What is obtained is not a profit, but once again merely a capital gain. I never had any interest in wheat, or taking delivery of wheat, I merely gambled on whether the price would be higher or lower. The banks, because they can speculate with hundreds of billions of dollars, including hundreds of billions of dollars they do not own, but which they can simply borrow, so as to speculate in this way, can make huge amounts even with a very minor difference in price.

Take a bank that has $10 billion to speculate on a given trade. It borrows an additional $90 billion, called investing on margin, and buys $100 billion of a commodity at a price of $1 per unit. If the price of that commodity rises to just $1.01 then the bank makes $1 billion, and does so using only $10 billion of its own money, a 10% return. What is more, it can repeat this many times. In fact, with a lot of this speculation being carried out by computers with what is called high frequency trading, a bank could undertake such operations several times a second!

So, its obvious why the banks and financial institutions become obsessed with devoting their resources to this gambling rather than lending money to businesses so that those businesses could invest in buying factories, machines, materials and employing workers. Its a bit like if the horse racing industry found that they could make more money from people gambling on the outcome of races than they would make from breeding horses, producing good race tracks and attracting spectators.

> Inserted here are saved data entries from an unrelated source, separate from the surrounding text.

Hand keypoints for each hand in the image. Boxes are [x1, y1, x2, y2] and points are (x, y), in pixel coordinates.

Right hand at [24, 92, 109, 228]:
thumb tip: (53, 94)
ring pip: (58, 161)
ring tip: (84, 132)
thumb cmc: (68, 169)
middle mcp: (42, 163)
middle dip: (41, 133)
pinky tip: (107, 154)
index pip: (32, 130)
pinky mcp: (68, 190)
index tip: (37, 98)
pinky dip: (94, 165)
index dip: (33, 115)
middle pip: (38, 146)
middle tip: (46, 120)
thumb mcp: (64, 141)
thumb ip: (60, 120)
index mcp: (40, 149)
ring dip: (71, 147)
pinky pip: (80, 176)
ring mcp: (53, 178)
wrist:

They would then put all their resources into providing gambling facilities, whilst allowing the racetracks to fall into disrepair, and the bloodstock to deteriorate.

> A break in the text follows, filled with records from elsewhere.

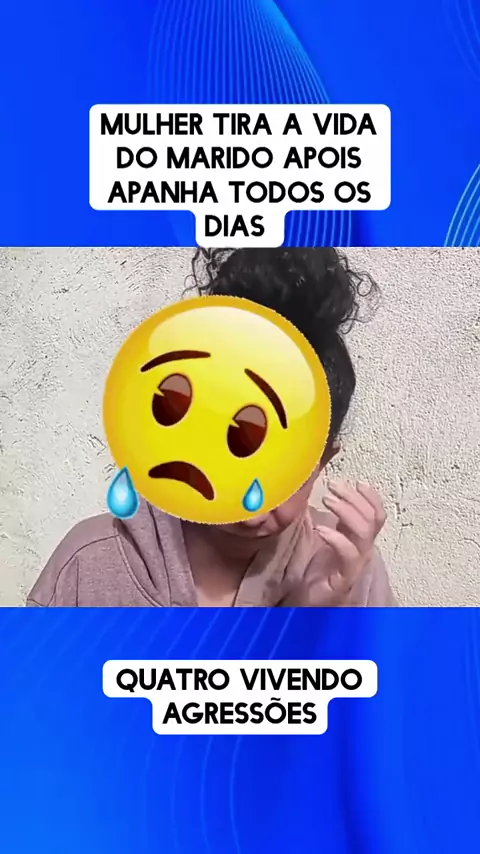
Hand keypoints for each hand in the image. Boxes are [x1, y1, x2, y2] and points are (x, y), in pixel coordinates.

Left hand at [317, 481, 385, 596]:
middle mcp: (362, 552)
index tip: (357, 482)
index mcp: (359, 541)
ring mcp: (355, 566)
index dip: (371, 497)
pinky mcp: (344, 579)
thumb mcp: (326, 540)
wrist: (309, 607)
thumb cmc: (317, 572)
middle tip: (333, 485)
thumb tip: (327, 492)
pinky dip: (336, 538)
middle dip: (354, 498)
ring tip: (327, 500)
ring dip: (347, 511)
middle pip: (371, 519)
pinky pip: (348, 555)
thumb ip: (331, 520)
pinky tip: (320, 529)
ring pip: (364, 533)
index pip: (376, 515)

In the end, if that continued, the horse racing industry would collapse, and so would the basis of the gambling. But, in the case of the gambling undertaken by the banks, they have simply generated new things to gamble on. So, for example, its possible to gamble on how much volatility there will be in the financial markets themselves. The VIX is an index of such volatility, and so its possible to speculate on whether this index will more up or down, and by how much, just like spread betting on a football or cricket match.

But, none of the trillions of dollars that goes into this speculation buys one additional factory, machine or piece of material to produce anything. In fact, the large majority of the money that is gambled by the banks and financial institutions, even in the plain vanilla buying of shares, does not have that effect either. It simply goes to pump up the prices of existing shares, and so to inflate the paper wealth of the owners of those shares, be they banks and financial institutions, huge corporations whose directors and executives represent the interests of this money-capital, and not of the business itself, and who therefore, have found that this speculation is more lucrative than actual productive investment, or the 0.001% of the global elite that owns the majority of this paper wealth.

The saving of the banks, as part of keeping the global asset price bubbles inflated, had nothing to do with protecting the real economy – and the same is true of the use of QE – and everything to do with protecting the paper wealth of this tiny minority.